If it looks like a duck and quacks like a duck and swims like a duck…writes Infologue.com Workplace contributor and labour lawyer of Beers Solicitors, Paul Housego as he examines the issue of Self Employment.
This recession is harder longer and deeper, in my view, than many publicly admit. Especially in the security industry there is pressure on already tight margins. Employees are by far the biggest overhead cost of any security company, so there is the temptation to try to escape some of the cost, the risk, and the regulation involved in employing people – by having work done by self-employed people. Many security companies do this, and make substantial savings – national insurance for a start, sick pay holiday pay and so on.
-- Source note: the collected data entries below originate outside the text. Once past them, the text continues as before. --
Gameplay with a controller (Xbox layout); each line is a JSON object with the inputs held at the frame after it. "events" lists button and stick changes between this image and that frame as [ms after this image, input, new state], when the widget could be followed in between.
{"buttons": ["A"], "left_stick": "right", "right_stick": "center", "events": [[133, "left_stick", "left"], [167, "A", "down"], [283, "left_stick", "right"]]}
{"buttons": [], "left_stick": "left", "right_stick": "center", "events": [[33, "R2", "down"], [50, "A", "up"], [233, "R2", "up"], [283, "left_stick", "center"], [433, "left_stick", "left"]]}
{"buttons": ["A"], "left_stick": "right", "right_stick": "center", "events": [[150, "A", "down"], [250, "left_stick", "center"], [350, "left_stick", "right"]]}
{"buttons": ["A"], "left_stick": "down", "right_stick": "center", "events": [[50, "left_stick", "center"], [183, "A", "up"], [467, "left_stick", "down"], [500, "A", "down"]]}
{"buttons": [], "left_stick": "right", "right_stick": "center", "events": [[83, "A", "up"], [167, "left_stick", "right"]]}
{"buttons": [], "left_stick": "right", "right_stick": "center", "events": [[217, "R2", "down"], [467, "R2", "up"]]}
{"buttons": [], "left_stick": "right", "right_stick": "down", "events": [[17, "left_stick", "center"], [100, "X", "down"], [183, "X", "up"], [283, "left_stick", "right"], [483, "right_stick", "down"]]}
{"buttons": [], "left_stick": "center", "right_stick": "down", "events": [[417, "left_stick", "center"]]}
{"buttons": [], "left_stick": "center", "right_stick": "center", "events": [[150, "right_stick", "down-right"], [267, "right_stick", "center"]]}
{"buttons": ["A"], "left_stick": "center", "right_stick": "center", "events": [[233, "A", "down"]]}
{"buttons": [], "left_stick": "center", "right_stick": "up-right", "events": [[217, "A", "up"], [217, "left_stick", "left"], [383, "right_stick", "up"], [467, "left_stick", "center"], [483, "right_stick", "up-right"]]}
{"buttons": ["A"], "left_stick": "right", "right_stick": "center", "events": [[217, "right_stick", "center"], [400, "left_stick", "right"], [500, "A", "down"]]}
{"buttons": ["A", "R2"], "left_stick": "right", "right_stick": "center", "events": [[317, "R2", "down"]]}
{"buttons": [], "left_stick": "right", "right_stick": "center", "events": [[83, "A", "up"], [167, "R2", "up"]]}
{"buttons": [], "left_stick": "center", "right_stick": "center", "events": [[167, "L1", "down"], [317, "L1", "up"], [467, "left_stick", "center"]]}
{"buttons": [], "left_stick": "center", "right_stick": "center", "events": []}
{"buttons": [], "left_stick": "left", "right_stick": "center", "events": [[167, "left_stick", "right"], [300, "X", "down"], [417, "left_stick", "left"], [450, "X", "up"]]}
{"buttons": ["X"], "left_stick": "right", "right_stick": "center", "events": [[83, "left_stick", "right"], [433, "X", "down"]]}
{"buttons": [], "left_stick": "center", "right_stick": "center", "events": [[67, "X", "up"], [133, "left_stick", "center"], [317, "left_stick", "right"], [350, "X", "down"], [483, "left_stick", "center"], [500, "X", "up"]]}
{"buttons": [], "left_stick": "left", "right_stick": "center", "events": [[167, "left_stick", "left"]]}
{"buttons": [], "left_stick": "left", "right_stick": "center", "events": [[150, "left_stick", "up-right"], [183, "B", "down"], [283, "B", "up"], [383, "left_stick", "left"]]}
And no risk of an unfair dismissal claim.
However this is fraught with danger. Not only are the Revenue and Customs on the lookout disguised employees (with the risk of back payments of tax and ni) but the Courts scrutinise such arrangements carefully. One case has found its way to the Supreme Court (the House of Lords as it was). Here, what competent employment lawyers have long advised was definitively set out as the law.
It doesn’t matter how expertly your contracts are drafted, nor how may devices are built in to make it look like self-employment, the Courts will look at what actually happens and that is how they decide if someone is self-employed, a worker, or employed.
In the case of Autoclenz Ltd -v- Belcher – the reference is [2011] UKSC 41- car valeters were held to be employees despite the very best efforts of clever drafting of contracts. It is a fact sensitive decision – hence the heading to this piece. There doesn’t have to be any intention to deceive anyone, and even if the employees were happy to have all the advantages of being self-employed that doesn’t stop them later claiming the advantages of being employed. This was hugely important to the employer – which is why they took it through 4 levels of Court, no doubt at vast expense, but lost.
Why does this matter? Well, not only is there the risk of unfair dismissal and redundancy claims, but also the time bomb of claims for holiday pay, backdated, and probably since the start of the employment, rolling on into the future. Working time regulation claims are also in prospect. Even if the employer wins the costs of defending and winning are not insignificant.
If you have a significant number of people in your organisation who you treat as self-employed, do make an appointment with your employment solicitor for a detailed and honest discussion about who they are, what they do and how they do it, and how to tackle the situation.